Soddisfatta la brama di occupare prima del tempo la paterna eredità, non era soddisfatta la sua ambizione se non la possedeva tutta intera. Il diritto delle investiture veniva con ragione risguardato siccome una delle principali prerogative della corona, ed Enrico non era disposto di rinunciarvi a verun patto.

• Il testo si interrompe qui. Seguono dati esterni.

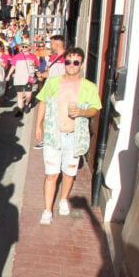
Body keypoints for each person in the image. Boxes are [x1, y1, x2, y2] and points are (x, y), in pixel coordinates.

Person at [34, 48, 102, 225]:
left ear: (81, 64)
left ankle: (63, 199)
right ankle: (47, 210)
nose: (71, 66)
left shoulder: (88, 87)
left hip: (74, 136)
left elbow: (95, 108)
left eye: (76, 62)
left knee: (69, 173)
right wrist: (38, 126)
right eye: (68, 62)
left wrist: (83, 111)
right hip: (53, 135)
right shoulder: (53, 82)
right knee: (51, 175)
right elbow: (42, 103)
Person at [9, 41, 39, 116]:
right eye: (22, 47)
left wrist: (34, 66)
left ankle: (27, 103)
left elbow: (37, 66)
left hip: (28, 77)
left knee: (28, 94)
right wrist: (8, 75)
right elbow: (13, 66)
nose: (24, 48)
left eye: (26, 47)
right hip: (19, 77)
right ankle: (20, 110)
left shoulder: (33, 56)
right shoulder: (17, 56)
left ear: (29, 47)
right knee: (20, 94)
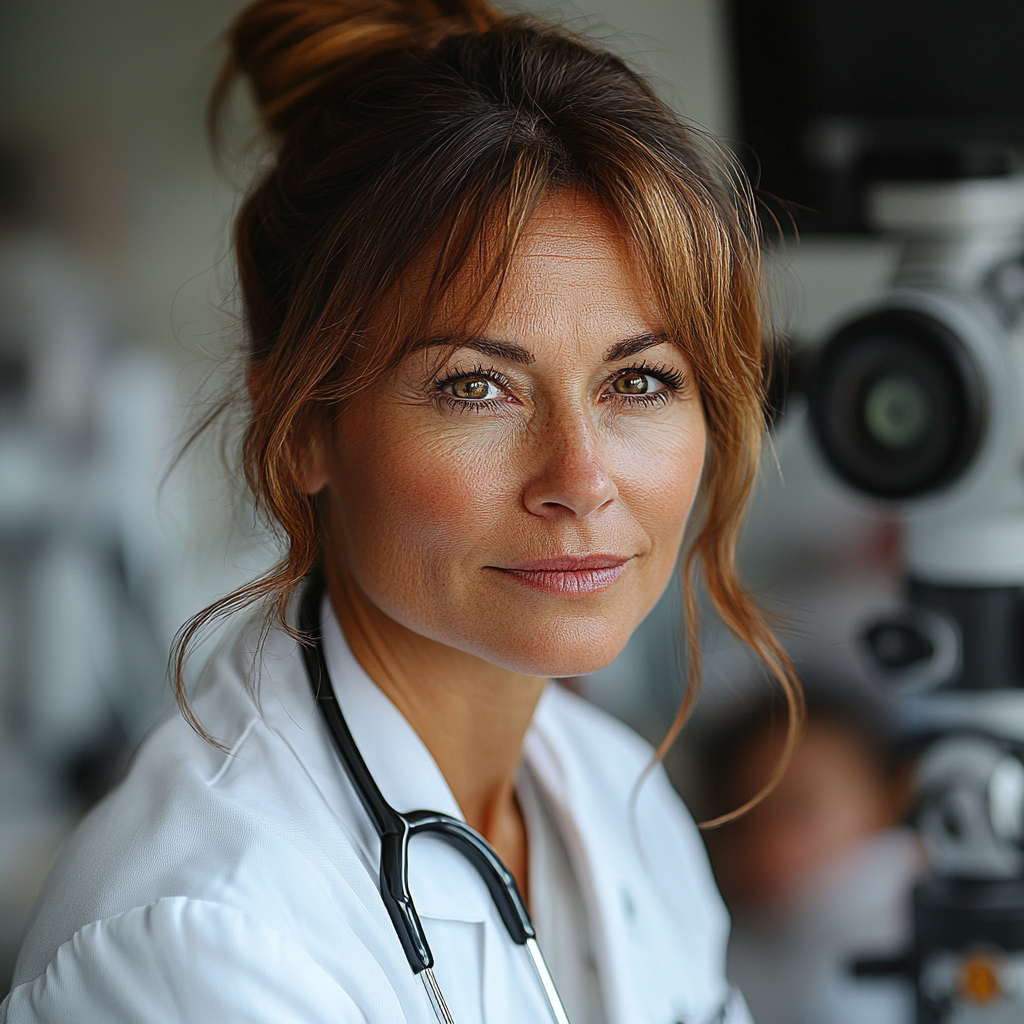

Avvicinandosi a Roma, stipulò ai confini della Toscana con Pietro Leone, uno de' più potenti signori di Roma, una convenzione, che poi rinnovò a Sutri, tendente ad assicurare la pace tra la Chiesa e l'impero. Convien dire che considerabili fossero le forze d'Enrico, e che Pasquale benchè collegato coi Normanni si trovasse ancor assai debole, poichè serviva di base al trattato una larga concessione del papa a favor dell'imperatore(234). Lo stesso Enrico ne dava parte con sua lettera ai fedeli in tale maniera:
«Il signor Pasquale voleva, senza ascoltarci, privare il regno delle investiture dei vescovi che noi possediamo, e che nel corso di quattro secoli possedettero i nostri predecessori, fino dai tempi di Carlo Magno, sotto sessantatre diversi pontefici, in virtù e coll'autorità dei privilegi. E perchè noi gli chiedevamo per mezzo dei nostri deputati qual cosa allora rimarrebbe al re, avendo i nostri predecessori donate alle chiese quasi tutte le nostre proprietà, rispondeva che gli ecclesiastici sarebbero contenti delle decime e delle offerte, e che potrebbe ripigliarsi e conservare per se e suoi successori le terre e diritti signorili donati alle chiese da Carlo, da Luigi, da Ottone, da Enrico.